と、ザッとアルバムのサウンドを振り返ってみたが、楽曲がバラエティーに富んでいるところと、バンドアンサンブルの豊かさが少しでも伝われば幸いである。が、それ以前に、本作『サンキューミュージック』の充実さは収録曲の歌詞からも十二分にうかがうことができる。
《高速道路を降りる頃には 少しずつ今日ははじまっているんだ/フロントガラスに映る朝焼け ステキな夢をみせて》(M1「高速の男」)。
《ずっと心が先走ってるんだ すりきれそうで 迷いばかりで/きっと心で想像してた未来に 辿り着けなくても 走るしかないのさ》(M2「ルーザー」)。

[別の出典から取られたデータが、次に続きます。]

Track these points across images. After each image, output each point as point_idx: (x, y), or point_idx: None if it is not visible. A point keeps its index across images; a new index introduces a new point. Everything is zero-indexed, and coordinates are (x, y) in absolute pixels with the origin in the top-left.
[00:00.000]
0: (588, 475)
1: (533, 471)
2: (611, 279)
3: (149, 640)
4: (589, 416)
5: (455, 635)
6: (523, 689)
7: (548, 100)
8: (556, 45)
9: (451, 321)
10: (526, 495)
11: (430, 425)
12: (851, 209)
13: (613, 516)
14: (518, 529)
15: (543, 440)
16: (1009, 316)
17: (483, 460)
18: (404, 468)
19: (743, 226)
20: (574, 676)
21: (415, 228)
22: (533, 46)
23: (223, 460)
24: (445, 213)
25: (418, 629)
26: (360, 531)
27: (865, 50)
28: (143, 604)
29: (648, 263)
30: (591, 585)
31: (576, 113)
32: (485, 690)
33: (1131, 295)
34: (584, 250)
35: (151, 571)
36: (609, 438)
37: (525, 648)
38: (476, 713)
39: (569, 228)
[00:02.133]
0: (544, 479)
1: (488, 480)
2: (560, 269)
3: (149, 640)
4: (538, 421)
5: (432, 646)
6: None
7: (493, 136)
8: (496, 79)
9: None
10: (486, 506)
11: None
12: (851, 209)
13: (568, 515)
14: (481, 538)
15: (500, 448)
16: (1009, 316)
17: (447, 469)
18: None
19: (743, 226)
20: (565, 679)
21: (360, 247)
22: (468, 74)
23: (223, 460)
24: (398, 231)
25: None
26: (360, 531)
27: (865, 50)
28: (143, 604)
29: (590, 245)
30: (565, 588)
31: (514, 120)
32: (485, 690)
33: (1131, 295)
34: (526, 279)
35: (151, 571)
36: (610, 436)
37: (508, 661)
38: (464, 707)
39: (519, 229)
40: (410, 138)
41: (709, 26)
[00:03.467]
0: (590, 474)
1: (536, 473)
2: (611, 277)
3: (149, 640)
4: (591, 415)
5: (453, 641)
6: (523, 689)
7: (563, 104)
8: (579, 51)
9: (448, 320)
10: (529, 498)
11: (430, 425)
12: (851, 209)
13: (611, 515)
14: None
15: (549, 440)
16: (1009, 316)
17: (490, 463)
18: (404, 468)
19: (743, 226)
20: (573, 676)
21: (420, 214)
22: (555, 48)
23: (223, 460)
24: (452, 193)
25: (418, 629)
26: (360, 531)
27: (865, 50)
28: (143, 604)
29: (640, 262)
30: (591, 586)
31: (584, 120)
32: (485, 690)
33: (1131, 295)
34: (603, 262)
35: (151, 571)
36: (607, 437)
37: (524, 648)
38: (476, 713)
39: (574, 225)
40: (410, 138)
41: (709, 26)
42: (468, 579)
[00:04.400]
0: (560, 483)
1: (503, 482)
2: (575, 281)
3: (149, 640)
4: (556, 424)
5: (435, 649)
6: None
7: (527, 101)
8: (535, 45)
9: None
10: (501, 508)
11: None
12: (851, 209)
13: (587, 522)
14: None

《永遠に続くはずさ この道はいつも/まばゆい風でいっぱい/時間に果てが来ても 影を落としても/夢見たんです 翼が生えればいいって/空を自由に飛んで そして気流に乗って…/あの曇りの日 今も胸に残る》(M6「ハートビート シンフォニー」)。
《遠く そうずっと遠く続く 空は水色/泳ぐ 空を泳ぐ 白い雲はジェラート》《このまま とじこめたい瞬間/美しい魔法をかける 鐘の音が響いている》(M8「空は水色」)。
《夜空に 僕達にだけ 輝くミルキーウェイ/胸を躍らせて 月の環をくぐろう》(M10「夜間飛行」)。
解放(あるいは開放)のキーワードが此処其処にある。これ以て堂島孝平の精神がまさに解き放たれたものだとするのは決して邪推ではあるまい。冒頭の引用にある“自分の中で何か新しいエンジンが動き始めたような気がしたんです”という台詞とも符合する。「高速の男」「夜間飛行」とタイトルが乗り物を想起させるものになっているのも偶然ではなかろう。作者自身に確かな手応えがあり、しかもリスナーを飽きさせない音楽的な仕掛けが全編に施されている。こういうアルバムを紛うことなき名盤と言うのだろう。ちなみに、その翌年、彼はレコード会社を移籍し、再び堂島孝平 × GO-GO KING RECORDERS名義で再びオリジナルアルバムを発表している。そのタイトルは『ファースト ビギニング -FIRST BEGINNING-』(2004年)。ここでもまた完全に突き抜けた精神を示していたことも忘れてはならない。